Problem statement:
From the material below, pick out each line containing the word "Trattamenti" and copy those lines.

Segment Start: Data extracts

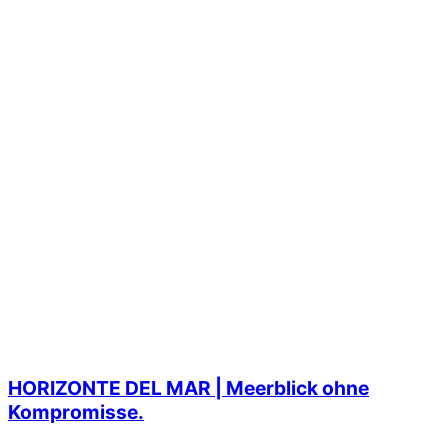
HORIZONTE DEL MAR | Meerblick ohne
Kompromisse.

Segment End: Data extracts
Segment Start: Data extracts

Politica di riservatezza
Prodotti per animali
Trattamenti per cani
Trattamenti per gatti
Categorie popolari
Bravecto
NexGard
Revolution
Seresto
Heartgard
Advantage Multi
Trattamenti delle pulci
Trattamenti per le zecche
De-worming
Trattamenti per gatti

Segment End: Data extracts

Exercise response:
Trattamenti per cani
Trattamenti per gatti
Trattamenti delle pulci
Trattamenti per le zecche
Trattamenti per gatti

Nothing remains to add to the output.